Why use Window Functions?

The biggest advantage of window functions is that it enables users to work with both aggregate and non-aggregate values simultaneously. This is possible because the rows are not all collapsed together.

Moreover, because of the simplicity of window functions, they help reduce the complexity of your SQL queries, making them easier to maintain in the long run.

They can also help with performance issues by eliminating the need for doing self-join or cross-join which are computationally intensive.


Logical Order of Operations in SQL

Before we begin, it's crucial to remember that window functions rank sixth among SQL operations in terms of their priority.

This is significant because window functions are allowed in SELECT and ORDER BY clauses based on this logical order, but not in FROM, WHERE, GROUP BY, or HAVING clauses.

It's worth noting that if you truly require it in a WHERE or GROUP BY clause, you can use a subquery or a WITH query to get around this restriction.

Following is the logical order:

  1. FROM, JOIN
  2. WHERE
  3. GROUP BY
  4. aggregate functions
  5. HAVING
  6. window functions
  7. SELECT
  8. DISTINCT
  9. UNION/INTERSECT/EXCEPT
  10. ORDER BY
  11. OFFSET
  12. LIMIT/FETCH/TOP

Syntax

The following snippet shows the generic syntax for a window function in the SELECT clause:

window_function ( [ ALL ] expression )
OVER ( [ PARTITION BY partition_list ] [ ORDER BY order_list] )

Arguments

Window_function

The window_function is used to specify the name of the window function the user may want to use; for example, sum, avg, or row_number.

ALL

ALL is an optional keyword that can be used. When you select ALL, all values, including duplicates, will be counted. In the window function, the DISTINCT function is not supported.

expression

The column or expression on which the functions are applied. To put it another way, the name of the column for which an aggregated value is required. For instance, we may want to apply an expression over a column with the order amount so that we can see the total number of orders received.

OVER

The OVER keyword is used to specify the window clauses for aggregate functions.

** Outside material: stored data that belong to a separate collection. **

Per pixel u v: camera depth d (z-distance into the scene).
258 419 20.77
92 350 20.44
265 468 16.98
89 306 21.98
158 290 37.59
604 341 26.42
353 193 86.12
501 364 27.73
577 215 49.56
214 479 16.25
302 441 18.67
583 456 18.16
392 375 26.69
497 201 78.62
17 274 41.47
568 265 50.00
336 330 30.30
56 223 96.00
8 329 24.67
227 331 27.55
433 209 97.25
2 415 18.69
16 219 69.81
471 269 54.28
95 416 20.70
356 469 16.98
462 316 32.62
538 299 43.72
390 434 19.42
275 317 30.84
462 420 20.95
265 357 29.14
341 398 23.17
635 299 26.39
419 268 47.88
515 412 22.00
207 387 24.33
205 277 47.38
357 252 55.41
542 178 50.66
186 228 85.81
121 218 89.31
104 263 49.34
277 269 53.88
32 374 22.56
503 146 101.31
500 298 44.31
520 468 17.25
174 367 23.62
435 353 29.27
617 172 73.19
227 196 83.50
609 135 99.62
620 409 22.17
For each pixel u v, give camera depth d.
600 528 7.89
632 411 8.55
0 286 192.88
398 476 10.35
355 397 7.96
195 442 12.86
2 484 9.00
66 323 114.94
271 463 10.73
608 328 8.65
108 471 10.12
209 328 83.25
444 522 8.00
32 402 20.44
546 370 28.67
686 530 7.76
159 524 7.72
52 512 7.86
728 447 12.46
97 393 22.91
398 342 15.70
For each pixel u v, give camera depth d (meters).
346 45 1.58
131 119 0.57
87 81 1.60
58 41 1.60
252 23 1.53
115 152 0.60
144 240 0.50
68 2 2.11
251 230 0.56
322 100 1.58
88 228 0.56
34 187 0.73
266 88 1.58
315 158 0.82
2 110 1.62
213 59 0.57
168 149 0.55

PARTITION BY partition_list

Defines the window for window functions (the group of rows on which the window function runs). After the PARTITION BY clause, we must supply a field or list of fields for the partition. As is customary, a comma must be used to separate several fields. If PARTITION BY is not given, by default, the table will be grouped as a whole, and values will be aggregated.

ORDER BY order_list

It is used to sort the rows within each partition. If the ORDER BY function is not specified, by default it uses the entire table.




INTERMEDIATE - SQL Window Functions Cheat Sheet



Window Frame

A window frame is a group of rows that are related to the current row in some way. Within each partition, the window frame is evaluated independently. The below figure illustrates this.

SQL Window Functions cheat sheet

Code:

ROWS | RANGE | GROUPS BETWEEN lower_bound AND upper_bound

Bounds

The SQL bounds may belong to any of the five different categories:

  • UNBOUNDED FOLLOWING
  • UNBOUNDED PRECEDING
  • n FOLLOWING
  • n PRECEDING
  • CURRENT ROW

Note: lower_bound should come BEFORE the upper_bound.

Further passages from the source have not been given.